Other Wrasses: Use caution when mixing with other wrasses. Six Line Wrasses may harass fairy wrasses, flasher wrasses, possum wrasses, and other similar or peaceful wrasses, especially in smaller aquariums.
Similar Species: Avoid other lined wrasses or similar-shaped wrasses in smaller tanks unless the aquarium is large enough and carefully planned.
Invertebrates: Usually safe with larger cleaner shrimp, hermit crabs, snails, and urchins, but may eat very small ornamental shrimp, tiny crustaceans, feather dusters, flatworms, pyramidellid snails, or small worms.
Coral: Six Line Wrasses are considered reef-safe with coral and should not bother soft corals, LPS, SPS, zoanthids, mushrooms, clams, or anemones. The caution is mainly with aggression and tiny invertebrates, not coral.
Temperament: Semi-aggressive. Some individuals behave well in community tanks, while others become territorial bullies with excellent cardio.
Pest Hunting: May eat flatworms, pyramidellid snails, small bristleworms, and other tiny pests. Helpful, but not guaranteed pest control.
Activity Level: Very active swimmer that constantly moves through rockwork and open areas.
Rockwork Use: Frequently darts in and out of caves, coral branches, and crevices while hunting and patrolling.
Sleeping Behavior: Does not require sand to sleep. Like many wrasses, it may rest in rockwork and produce a mucus cocoon at night.

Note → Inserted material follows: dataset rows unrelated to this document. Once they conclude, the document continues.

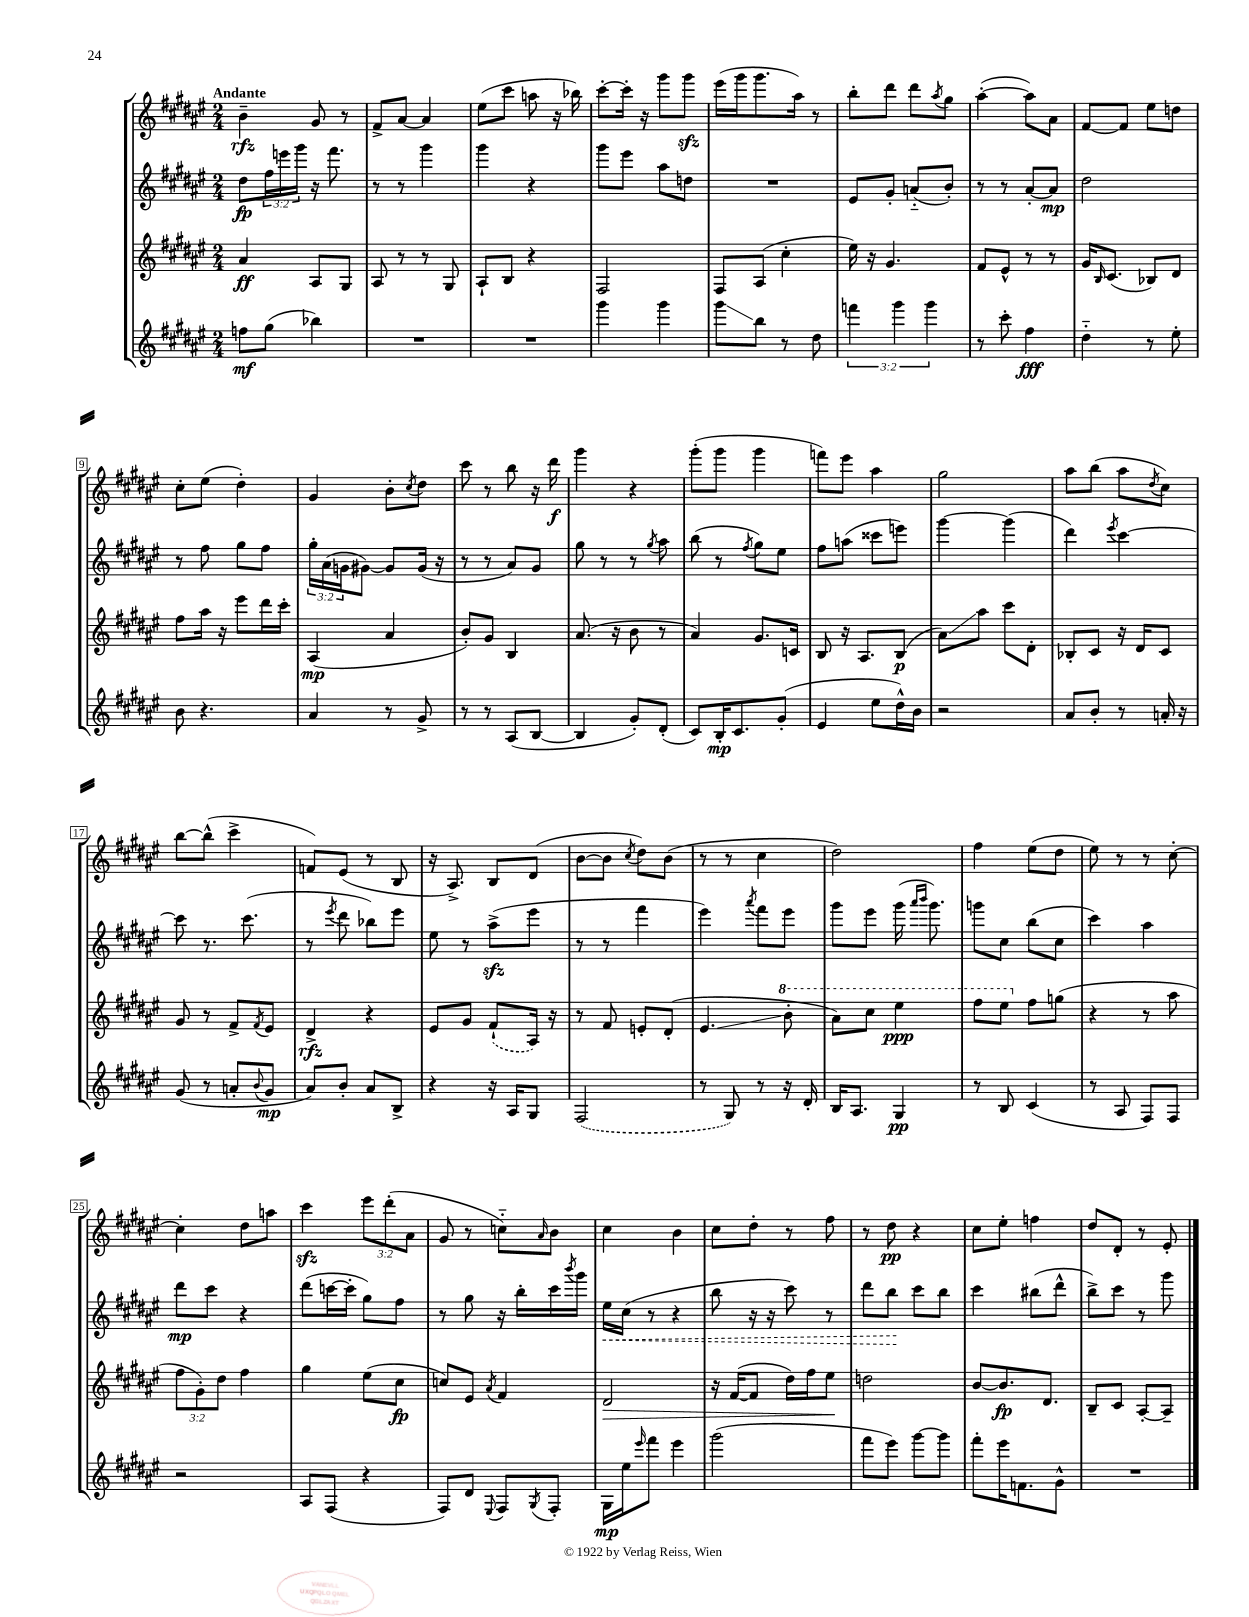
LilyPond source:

<<
\new StaffGroup <<
\new Staff = "s0" {
    \clef treble \key fis \major \numericTimeSignature \time 2/4 \override Staff.TupletNumber.text = #tuplet-number::calc-fraction-text \tempo "Andante"
    b'4--\rfz gis'8 r8 |
    fis'8-> ais'8~ ais'4 |
    eis''8( cis'''8 a''8 r16 bes''16) |
    cis'''8~-. cis'''16-. r16 gis'''8 gis'''8\sfz |
    eis'''16( gis'''16 gis'''8. ais''16) r8 |
    b''8-. dis'''8 dis'''8 \acciaccatura { ais''8 } gis''8 |
    ais''4~-.( ais''8) ais'8 |
    fis'8~ fis'8 eis''8 d''8 |
    cis''8-. eis''8( dis''4-.) |
    gis'4 b'8-. \acciaccatura { cis''8 } dis''8 |
    cis'''8 r8 b''8 r16 dis'''16\f |
    gis'''4 r4 |
    gis'''8-.( gis'''8 gis'''4 |
    f'''8) eis'''8 ais''4 |
    gis''2 |
    ais''8 b''8( ais''8 \acciaccatura { dis''8 } cis''8) |
    b''8~ b''8-^( cis'''4-> |
    f'8) eis'8( r8 b8 |
    r16 ais8.->) b8 dis'8( |
    b'8~ b'8 \acciaccatura { cis''8 } dis''8) b'8( |
    r8 r8 cis''4 |
    dis''2) |
    fis''4 eis''8( dis''8 |
    eis''8) r8 r8 cis''8~-. |
    cis''4-. dis''8 a''8 |
    cis'''4\sfz \tuplet 3/2 { eis'''8 dis'''8-.( ais'8 } |
    gis'8 r8 c''8-_) \grace { ais'16 } b'8 |
    cis''4 b'4 |
    cis''8 dis''8-. r8 fis''8 |
    r8 dis''8\pp r4 |
    cis''8 eis''8-. f''4 |
    dis''8 dis'8-. r8 eis'8-. \bar "|." |
}
\new Staff = "s1" {
    \clef treble \key fis \major \numericTimeSignature \time 2/4 \override Staff.TupletNumber.text = #tuplet-number::calc-fraction-text
    dis''8\fp \tuplet 3/2 { fis''16 e'''16 gis'''16 } r16 fis'''8. |
    r8 r8 gis'''4 |
    gis'''4 r4 |
    gis'''8 eis'''8 ais''8 d''8 |
    R2 |
    eis'8 gis'8-. a'8-_( b'8-.) |
    r8 r8 ais'8~-. ais'8\mp |
    dis''2 |
    r8 fis''8 gis''8 fis''8 |
    \tuplet 3/2 { gis''16-. ais'16( g'16 } gis'8~) gis'8 gis'16( r16 |
    r8 r8 ais'8) gis'8 |
    gis''8 r8 r8 \acciaccatura { gis''8 } ais''8 |
    b''8( r8 \acciaccatura { fis''8 } gis''8) eis''8 |
    fis''8 a''8( cisis'''8 e'''8) |
    gis'''4~ gis'''4( |
    dis'''4) \acciaccatura { eis'''8 } cis'''4~ |
    cis'''8 r8. cis'''8.( |
    r8 \acciaccatura { eis'''8 } dis'''8 bes''8) eis'''8 |
    eis''8 r8 ais''8->\sfz( eis'''8 |
    r8 r8 fis'''4 |
    eis'''4) \acciaccatura { ais'''8 } fis'''8 eis'''8 |
    gis'''8 eis'''8 gis'''16( \grace { ais'''16 b'''16 } gis'''8.) |
    g'''8 cis''8 b''8( cis''8 |
    cis'''4) ais''4 |
    dis'''8\mp cis'''8 r4 |
    dis'''8( c'''16~ c'''16-. gis''8) fis''8 |
    r8 gis''8 r16 b''16-. cis'''16 \acciaccatura { b'''8 } gis'''16 |
    \once \override Hairpin.style = #'dashed-line eis''16\< cis''16( r8 r4 |
    b''8 r16 r16 cis'''8) r8 |
    dis'''8 b''8\! cis'''8 b''8 |
    cis'''4 bis''8( dis'''8-^ |
    b''8->) cis'''8 r8 gis'''8 \bar "|." |
}
\new Staff = "s2" {
    \clef treble \key fis \major \numericTimeSignature \time 2/4 \override Staff.TupletNumber.text = #tuplet-number::calc-fraction-text
    ais'4\ff ais8 gis8 |
    ais8 r8 r8 gis8 |
    ais8-! b8 r4 |
    fis2 |
    fis8 ais8( cis''4-. |
    eis''16) r16 gis'4. |
    fis'8 eis'8-^ r8 r8 |
    gis'16 \grace { b16 } cis'8.( bes8) dis'8 |
    fis''8 ais''16 r16 eis'''8 dis'''16 cis'''16-. |
    ais4\mp( ais'4 |
    b'8-.) gis'8 b4 |
    ais'8.( r16 b'8 r8 |
    ais'4) gis'8. c'16 |
    b8 r16 ais8. b8\p( |
    ais'8\glissando) ais''8 cis'''8 dis'8-. |
    bes8-. cis'8 r16 dis'16 cis'8 |
    gis'8 r8 fis'8-> \acciaccatura { fis'8 } eis'8 |
    dis'4->\rfz r4 |
    eis'8 gis'8 \once \slurDashed fis'8-!( ais16) r16 |
    r8 fis'8 e'8-. dis'8-.( |
    eis'4.\glissando \ottava #1 b''8-. |
    ais''8) cis'''8 eis'''4\ppp |
    fis'''8 eis'''8 \ottava #0 fis''8 g''8( |
    r4 r8 ais''8 |
    \tuplet 3/2 { fis''8 gis'8-.) dis''8 } fis''4 |
    gis''4 eis''8( cis''8\fp |
    c''8) eis'8 \acciaccatura { ais'8 } fis'4 |
    dis'2\> |
    r16 fis'16~( fis'8 dis''16) fis''16 eis''8\! |
    d''2 |
    b'8~ b'8.\fp dis'8. |
    b8-- cis'8 ais8~-. ais8-- \bar "|." |
}
\new Staff = "s3" {
    \clef treble \key fis \major \numericTimeSignature \time 2/4 \override Staff.TupletNumber.text = #tuplet-number::calc-fraction-text
    f''8\mf gis''8( bes''4) |
    R2 |
    R2 |
    gis'''4 gis'''4 |
    gis'''8\glissando b''8 r8 dis''8 |
    \tuplet 3/2 { f'''4 gis'''4 gis'''4 } |
    r8 cis'''8-. fis''4\fff |
    dis''4-_ r8 eis''8-. |
    b'8 r4. |
    ais'4 r8 gis'8-> |
    r8 r8 ais8( b8~ |
    b4 gis'8-.) dis'8-.( |
    cis'8) b16-.\mp cis'8. gis'8-.( |
    eis'4 eis''8 dis''16-^) b'16 |
    r2 |
    ais'8 b'8-. r8 a'16-. r16 |
    gis'8( r8 a'8-. \appoggiatura { b'8 } gis'8\mp |
    ais'8) b'8-. ais'8 b8-> |
    r4 r16 ais16 gis8 |
    \once \slurDashed fis2( |
    r8 gis8) r8 r16 dis'16-. |
    b16 ais8. gis4\pp |
    r8 b8 cis'4( |
    r8 ais8 fis8) fis8 |
    r2 |
    ais8 fis8( r4 |
    fis8) dis'8 \appoggiatura { eis8 } fis8 \acciaccatura { gis8 } fis8-. |
    gis16\mp eis''16 \grace { eis'''16 } fis'''8 eis'''4 |
    gis'''2( |
    fis'''8 eis'''8) gis'''8~ gis'''8 |
    fis'''8-. eis'''16 f'8. gis'8-^ |
    R2 \bar "|." |
}
>>
>>
\layout { \context { \Score \override BarNumber.stencil = #(make-stencil-boxer 0.1 0.3 ly:text-interface::print) } }
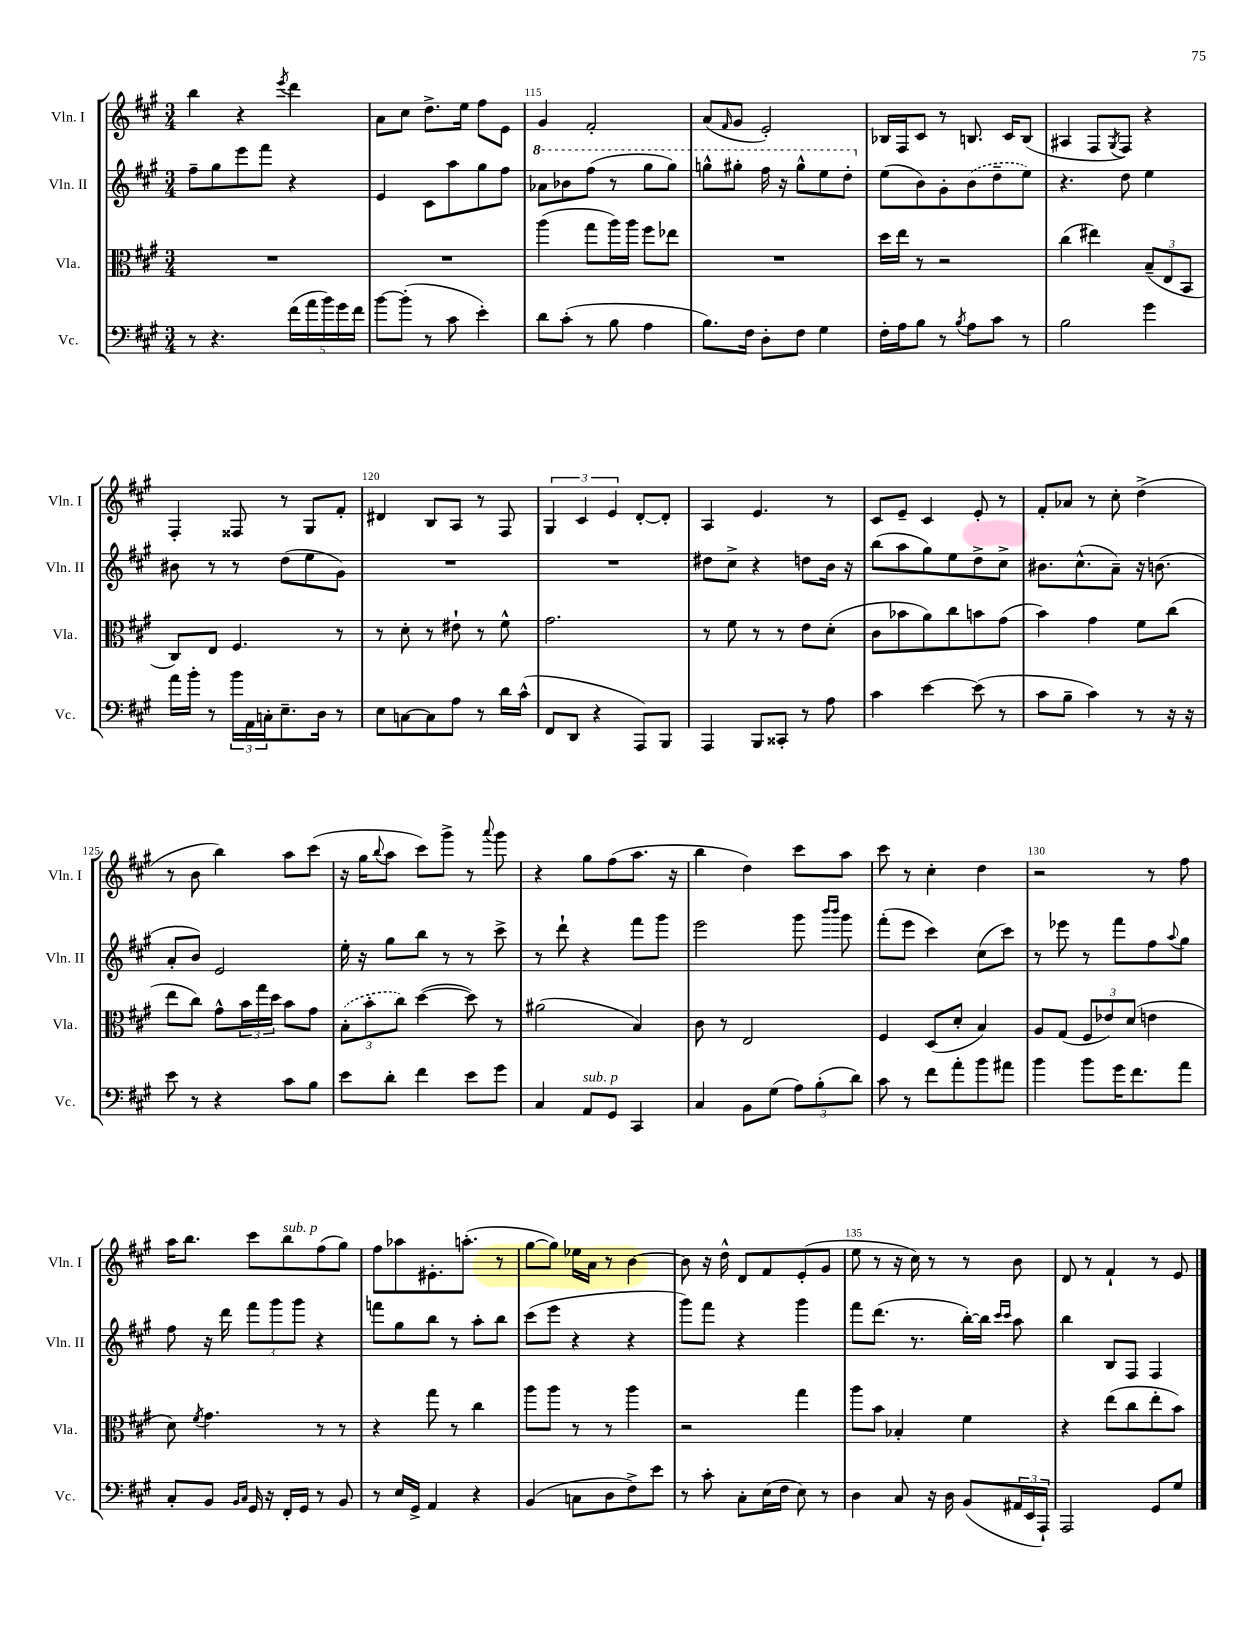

Reef Compatibility: Good for reef aquariums, but best listed as reef-safe with caution due to aggression and possible predation on tiny invertebrates.
Aggression Management: Best added later in the stocking order, especially in peaceful community tanks. Adding peaceful fish after a settled Six Line can be a deeply educational mistake.
Feeding Behavior: Usually a strong feeder and may aggressively grab food from the water column.
Coloration: Typically shows six bright blue to purple horizontal stripes over an orange, pink, or greenish body, often with an eyespot near the tail. Color intensity may vary depending on stress, diet, maturity, and lighting.
Jumping: A tight-fitting lid is mandatory. Six Line Wrasses are known jumpers and can escape through small gaps with the determination of a tiny aquatic fugitive.
This acclimation method helps reduce stress by gradually introducing the fish to your aquarium’s temperature and water chemistry.
Turn off aquarium lights to reduce stress. If you have an Auto Top Off system, switch it off before starting acclimation.
Float the sealed bag in the aquarium for 15-20 minutes to allow the temperature in the bag to equalize with the tank.
Carefully open the bag and transfer the fish and shipping water into a clean bucket or container.
Add 1/4 cup of tank water to the container every 5 minutes for 40 minutes.
Once acclimation is complete, gently transfer the fish into the aquarium using a net or specimen container. Discard the shipping water. Do not pour shipping water into your aquarium.
You may need to replace the saltwater removed during acclimation with fresh mixed saltwater.